Supplied data.
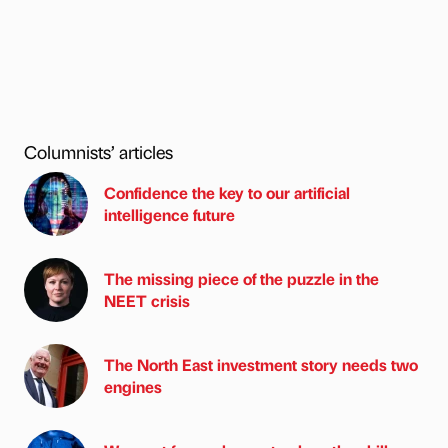
Columnists’ articles
Confidence the key to our artificial
intelligence future
The missing piece of the puzzle in the
NEET crisis
The North East investment story needs two
engines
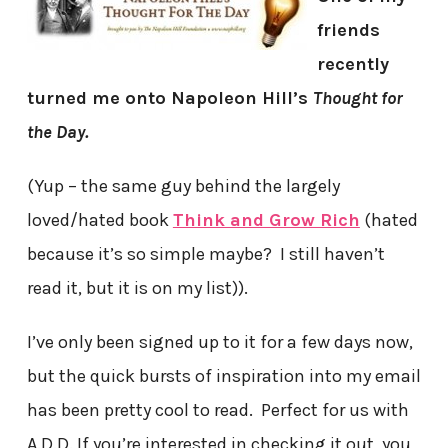
friends
recently
turned me onto Napoleon Hill’s
Thought for
the Day.
(Yup – the same guy behind the largely
loved/hated book
Think and Grow Rich
(hated
because it’s so simple maybe? I still haven’t
read it, but it is on my list)).
I’ve only been signed up to it for a few days now,
but the quick bursts of inspiration into my email
has been pretty cool to read. Perfect for us with
A.D.D. If you’re interested in checking it out, you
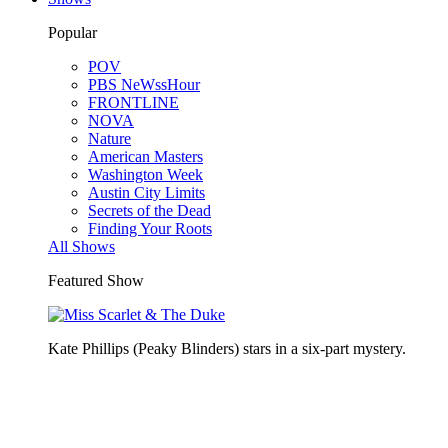
Popular
POV
PBS NeWssHour
FRONTLINE
NOVA
Nature
American Masters
Washington Week
Austin City Limits
Secrets of the Dead
Finding Your Roots
All Shows
Featured Show
Kate Phillips (Peaky Blinders) stars in a six-part mystery.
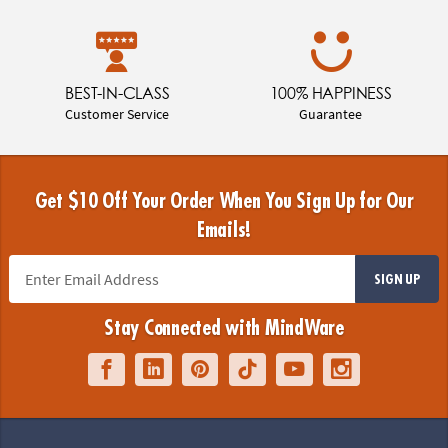
BEST-IN-CLASS
100% HAPPINESS
Customer Service
Guarantee
Get $10 Off Your Order When You Sign Up for Our
Emails!
SIGN UP
Stay Connected with MindWare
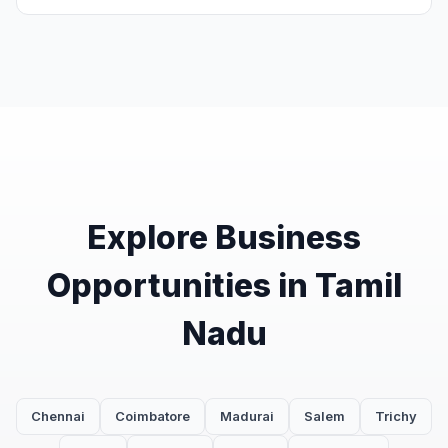
Explore Business
Opportunities in Tamil
Nadu
Chennai
Coimbatore
Madurai
Salem
Trichy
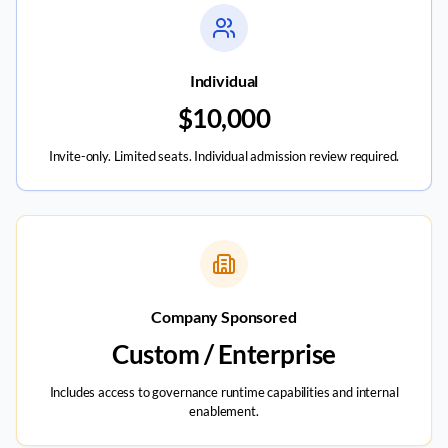
Individual
$10,000
Invite-only. Limited seats. Individual admission review required.
Company Sponsored
Custom / Enterprise
Includes access to governance runtime capabilities and internal
enablement.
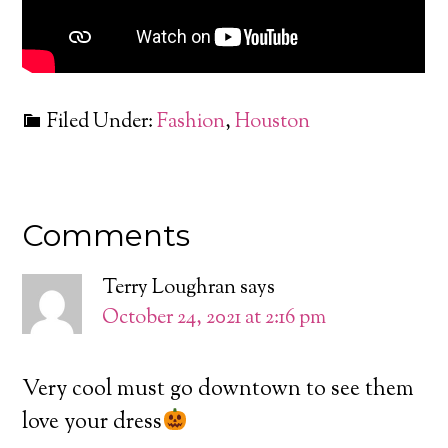
Filed Under:
Fashion
,
Houston
Comments
Terry Loughran
says
October 24, 2021 at 2:16 pm
Very cool must go downtown to see them
love your dress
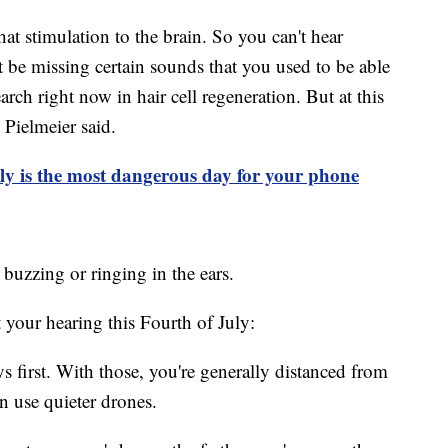
at stimulation to the brain. So you can't hear
be missing certain sounds that you used to be able
search right now in hair cell regeneration. But at this
 Pielmeier said.
ly is the most dangerous day for your phone
, buzzing or ringing in the ears.
 your hearing this Fourth of July:
ys first. With those, you're generally distanced from
n use quieter drones.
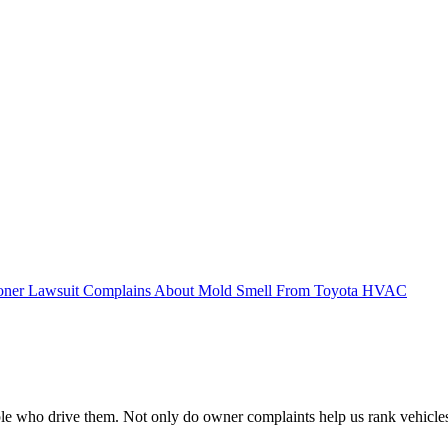
ioner Lawsuit Complains About Mold Smell From Toyota HVAC
e who drive them. Not only do owner complaints help us rank vehicles by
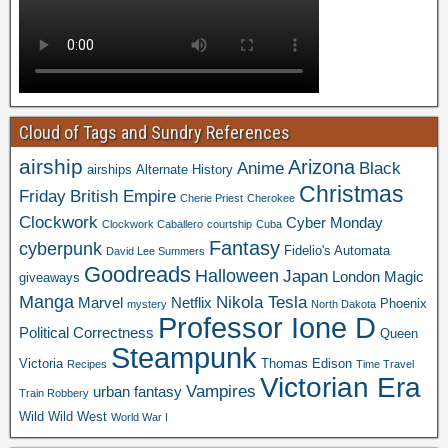
Cloud of Tags and Sundry References
airship
Arizona
Anime
Black
airships
Alternate History
Christmas
Friday
British Empire
Cherie Priest
Cherokee
Clockwork
Cyber Monday
Clockwork Caballero
courtship
Cuba
Fantasy
cyberpunk
Fidelio's Automata
David Lee Summers
Goodreads
Halloween
Japan
London
Magic
giveaways
Manga
Nikola Tesla
Marvel
Netflix
Phoenix
mystery
North Dakota
Professor Ione D
Political Correctness
Queen
Steampunk
Victoria
Thomas Edison
Recipes
Time Travel
Victorian Era
Vampires
urban fantasy
Train Robbery
Wild Wild West
World War I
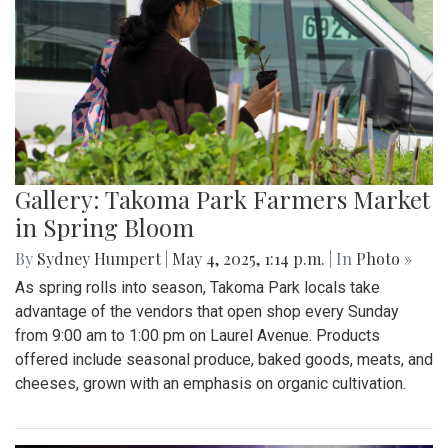
Gallery: Takoma Park Farmers Market
in Spring Bloom
By
Sydney Humpert
|
May 4, 2025, 1:14 p.m.
| In
Photo »
As spring rolls into season, Takoma Park locals take
advantage of the vendors that open shop every Sunday
from 9:00 am to 1:00 pm on Laurel Avenue. Products
offered include seasonal produce, baked goods, meats, and
cheeses, grown with an emphasis on organic cultivation.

Problem to work on.
Please set down, exactly and with no pictures, the lines in the entries above starting at the one holding "Alternate History" and ending at the one holding "offered include seasonal", ends included.

Output for this task.
Alternate History
Christmas
Friday
British Empire
Cherie Priest
Cherokee
Clockwork
Cyber Monday
Clockwork Caballero
courtship
Cuba
Fantasy
cyberpunk
Fidelio's Automata
David Lee Summers
Goodreads
Halloween
Japan
London
Magic
giveaways
Manga
Nikola Tesla
Marvel
Netflix
Phoenix
mystery
North Dakota
Professor Ione D
Political Correctness
Queen
Steampunk
Victoria
Thomas Edison
Recipes
Time Travel
Victorian Era
Vampires
urban fantasy
Train Robbery
Wild Wild West
World War I
Gallery: Takoma Park Farmers Market
in Spring Bloom
By
Sydney Humpert
|
May 4, 2025, 1:14 p.m.
| In
Photo »
As spring rolls into season, Takoma Park locals take
advantage of the vendors that open shop every Sunday
from 9:00 am to 1:00 pm on Laurel Avenue. Products
offered include seasonal produce, baked goods, meats, and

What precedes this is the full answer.